Não satisfeito com o valor da conta, o governo segue apostando na energia suja. Em um leilão emergencial para contratação de energia, realizado nesta segunda-feira, dia 25 de outubro, apenas 78 projetos foram de fonte solar fotovoltaica, totalizando 1,86 GW de potência. Já a contratação das usinas a gás natural representou 97,1% do leilão, enquanto a biomassa ficou com 2,6% e a solar fotovoltaica com apenas 0,3%.

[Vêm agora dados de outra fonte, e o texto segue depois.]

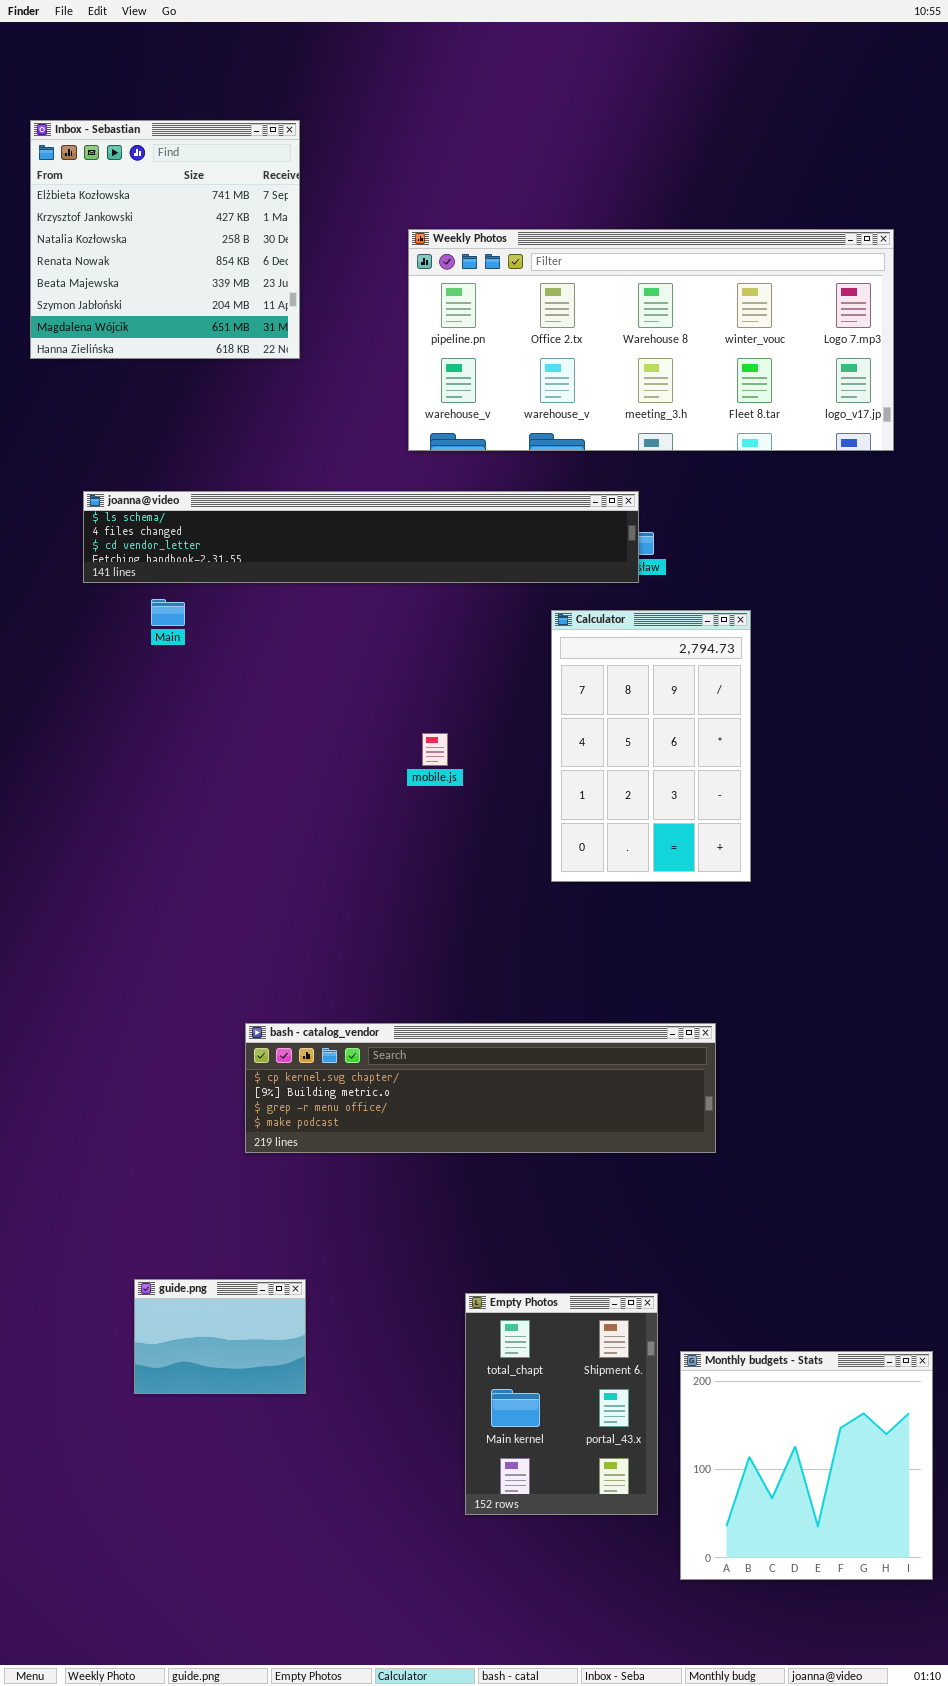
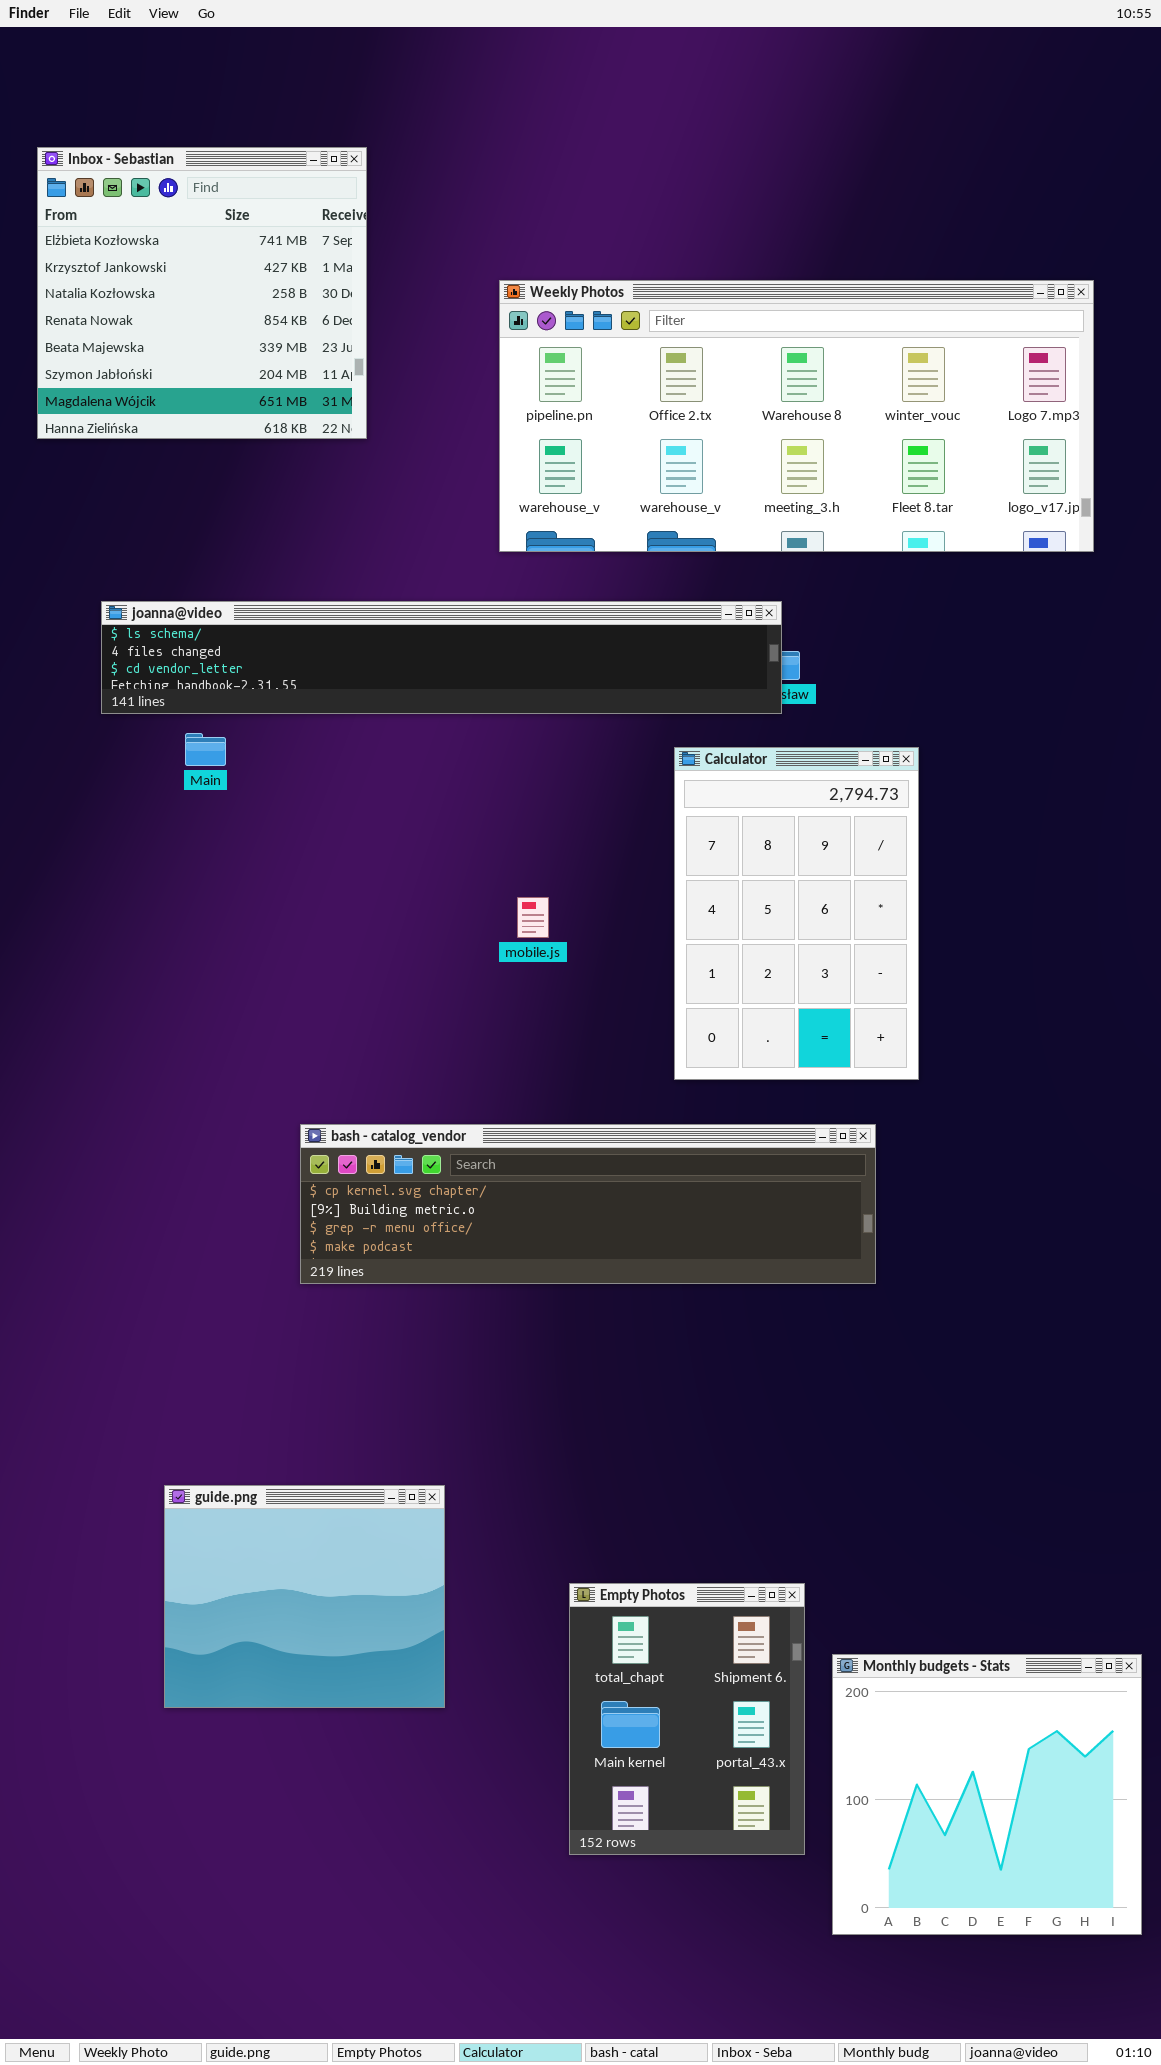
bash - catalog_vendor: [245,1023,716,1153] -> [300,1124,876,1284], moved
guide.png: [134,1279,306,1394] -> [164,1485,445,1708], resized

Sérgio Margulis reforça que o planejamento não pode mais ignorar as mudanças climáticas: “As secas não são mais eventos extraordinários, são para sempre e cada vez mais frequentes e intensas. O setor agrícola também vai ter que se adaptar a mais temperatura e menos chuva, todos temos de conviver com o novo normal”. Margulis, que foi economista do meio ambiente do Banco Mundial, em Washington, por 22 anos, e trabalhou com o tema em mais de 40 países, é autor de “Mudanças climáticas: tudo o que você queria e não queria saber”. Ele apresentou uma série de mapas evidenciando a tendência de redução da chuva em todo o Brasil, com exceção do Sul.

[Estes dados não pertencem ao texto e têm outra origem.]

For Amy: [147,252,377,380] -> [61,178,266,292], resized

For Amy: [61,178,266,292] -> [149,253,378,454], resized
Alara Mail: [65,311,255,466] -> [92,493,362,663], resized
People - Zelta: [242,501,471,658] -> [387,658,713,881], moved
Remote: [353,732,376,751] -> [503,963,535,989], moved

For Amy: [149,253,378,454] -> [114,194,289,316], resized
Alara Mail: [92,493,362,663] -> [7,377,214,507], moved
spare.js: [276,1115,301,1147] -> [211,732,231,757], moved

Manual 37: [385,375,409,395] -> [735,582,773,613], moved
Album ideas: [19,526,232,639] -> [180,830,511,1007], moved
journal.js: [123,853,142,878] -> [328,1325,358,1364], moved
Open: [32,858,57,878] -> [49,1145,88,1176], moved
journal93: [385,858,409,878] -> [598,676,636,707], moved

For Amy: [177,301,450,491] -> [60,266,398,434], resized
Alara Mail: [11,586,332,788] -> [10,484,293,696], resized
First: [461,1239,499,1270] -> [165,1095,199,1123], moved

“O fator fundamental desta grande crise é que o planejamento não considera as mudanças climáticas. Quem paga é o contribuinte, e isso impacta toda a economia”, complementa a diretora programática do iCS, Teresa Liporace. Ela lembra que, às vésperas da COP, o Brasil dá uma “pedalada” em sua própria vantagem competitiva, adotando ações poluentes quando deveria mitigar riscos climáticos. “A quem interessa adotar medidas de curto prazo que vão ter impactos a longo prazo para todos?” O ex-ministro José Goldemberg, que presidiu quatro estatais do setor elétrico, comparou a atitude do governo em não evitar o esvaziamento dos reservatórios à de quem não faz seguro do carro. “Se você paga o seguro, vê que é muito menos do que o prejuízo de perder o carro. Não fazer seguro contra a incerteza tão grande de chuvas é um absurdo.”

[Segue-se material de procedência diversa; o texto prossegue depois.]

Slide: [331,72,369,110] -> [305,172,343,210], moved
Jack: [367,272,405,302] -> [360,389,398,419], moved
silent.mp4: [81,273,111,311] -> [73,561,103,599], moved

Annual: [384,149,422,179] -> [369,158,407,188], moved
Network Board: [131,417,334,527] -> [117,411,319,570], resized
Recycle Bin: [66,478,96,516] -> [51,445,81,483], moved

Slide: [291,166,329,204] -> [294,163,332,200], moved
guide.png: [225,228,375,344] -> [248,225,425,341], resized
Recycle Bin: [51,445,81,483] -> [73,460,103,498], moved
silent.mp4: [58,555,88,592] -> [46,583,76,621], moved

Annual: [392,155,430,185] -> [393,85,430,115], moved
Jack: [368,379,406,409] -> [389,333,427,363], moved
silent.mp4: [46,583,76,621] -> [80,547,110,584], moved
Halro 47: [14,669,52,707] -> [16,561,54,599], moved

Ex-diretor do ONS (Operador Nacional do Sistema Elétrico) e ex-secretário-executivo do Ministério das Minas e Energia, Luiz Eduardo Barata lembrou que o problema das mudanças climáticas é mundial, mas o Brasil procura agravá-lo ao contratar fontes poluentes em vez de se adequar à realidade. “O problema não é divino, é da natureza. Começa com crise climática, se transfere para a hídrica e, no Brasil, vira crise elétrica. O caminho é quebrar o paradigma e viabilizar a contratação em grande escala das renováveis, mas insistimos em negar o que o mundo nos apresenta”, explica o engenheiro.

Muitos estudos, segundo Barata, demonstram que o Brasil pode recuperar os reservatórios, tirando-os da situação crítica, com energias renováveis. “O esquema que vivemos desde o início do sistema, na década de 50, não serve mais, e o uso das renováveis no período seco permitiria manter as hidrelétricas em condições de modular a carga elétrica o ano todo, sem esvaziar os reservatórios”. Donato reitera que o Brasil precisa observar como as mudanças climáticas estão alterando decisões governamentais pelo mundo. “O governo da China, um país comunista, está falando em adotar preço de mercado para a energia, para as pessoas sentirem o que estão gastando. Enquanto nós estamos com uma tarifa fixa”, compara.